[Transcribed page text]

=====

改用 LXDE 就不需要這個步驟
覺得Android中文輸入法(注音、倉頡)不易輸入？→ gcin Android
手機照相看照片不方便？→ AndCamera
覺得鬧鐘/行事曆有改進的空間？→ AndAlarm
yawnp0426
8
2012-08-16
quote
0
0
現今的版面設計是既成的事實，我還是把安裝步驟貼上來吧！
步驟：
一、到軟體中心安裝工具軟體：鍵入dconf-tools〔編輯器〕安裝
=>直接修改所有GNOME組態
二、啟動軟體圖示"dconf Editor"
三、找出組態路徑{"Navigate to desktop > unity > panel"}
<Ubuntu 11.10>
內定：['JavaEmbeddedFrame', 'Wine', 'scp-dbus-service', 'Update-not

=====

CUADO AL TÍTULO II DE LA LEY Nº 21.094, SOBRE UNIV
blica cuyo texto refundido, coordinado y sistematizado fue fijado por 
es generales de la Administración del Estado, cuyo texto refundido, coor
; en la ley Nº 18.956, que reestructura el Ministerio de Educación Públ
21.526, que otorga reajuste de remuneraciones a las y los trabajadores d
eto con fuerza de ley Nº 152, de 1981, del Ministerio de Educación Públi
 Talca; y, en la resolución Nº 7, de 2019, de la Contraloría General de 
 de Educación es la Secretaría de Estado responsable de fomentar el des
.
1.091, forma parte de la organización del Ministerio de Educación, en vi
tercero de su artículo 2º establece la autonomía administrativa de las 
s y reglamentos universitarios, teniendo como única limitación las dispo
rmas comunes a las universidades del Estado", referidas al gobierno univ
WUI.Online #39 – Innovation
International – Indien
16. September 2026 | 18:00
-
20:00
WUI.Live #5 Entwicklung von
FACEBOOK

=====

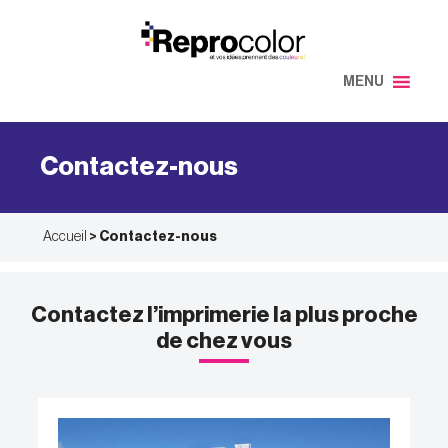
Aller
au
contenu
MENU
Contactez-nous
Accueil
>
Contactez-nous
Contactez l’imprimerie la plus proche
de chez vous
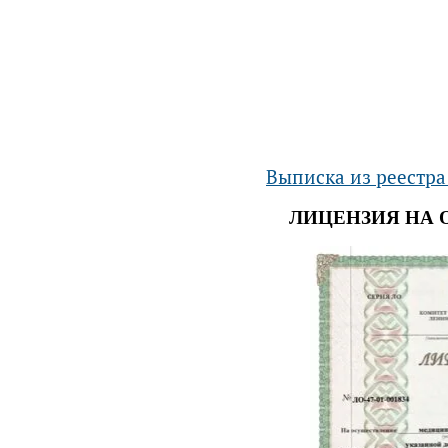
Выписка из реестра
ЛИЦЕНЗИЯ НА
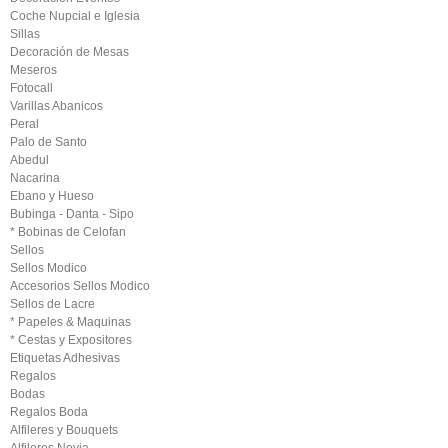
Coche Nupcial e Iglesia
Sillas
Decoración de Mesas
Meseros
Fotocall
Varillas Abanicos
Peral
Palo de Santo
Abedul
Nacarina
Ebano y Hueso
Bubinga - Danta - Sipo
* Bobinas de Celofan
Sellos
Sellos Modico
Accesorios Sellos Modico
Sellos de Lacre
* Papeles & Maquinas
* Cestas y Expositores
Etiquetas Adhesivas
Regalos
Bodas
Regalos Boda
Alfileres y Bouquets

=====

The problem
Can you reproduce the lines of the items word for word, starting with the line that contains "改用 LXDE 就不需要這個步驟" and going on through the line that contains "內定：['JavaEmbeddedFrame', 'Wine', 'scp-dbus-service', 'Update-not"?

Answer box
改用 LXDE 就不需要這個步驟
覺得Android中文輸入法(注音、倉頡)不易輸入？→ gcin Android
手機照相看照片不方便？→ AndCamera
覺得鬧鐘/行事曆有改進的空間？→ AndAlarm
yawnp0426
8
2012-08-16
quote
0
0
現今的版面設計是既成的事實，我還是把安裝步驟貼上來吧！
步驟：
一、到軟體中心安裝工具軟體：鍵入dconf-tools〔編輯器〕安裝
=>直接修改所有GNOME組態
二、啟動軟體圖示"dconf Editor"
三、找出組態路徑{"Navigate to desktop > unity > panel"}
<Ubuntu 11.10>
內定：['JavaEmbeddedFrame', 'Wine', 'scp-dbus-service', 'Update-not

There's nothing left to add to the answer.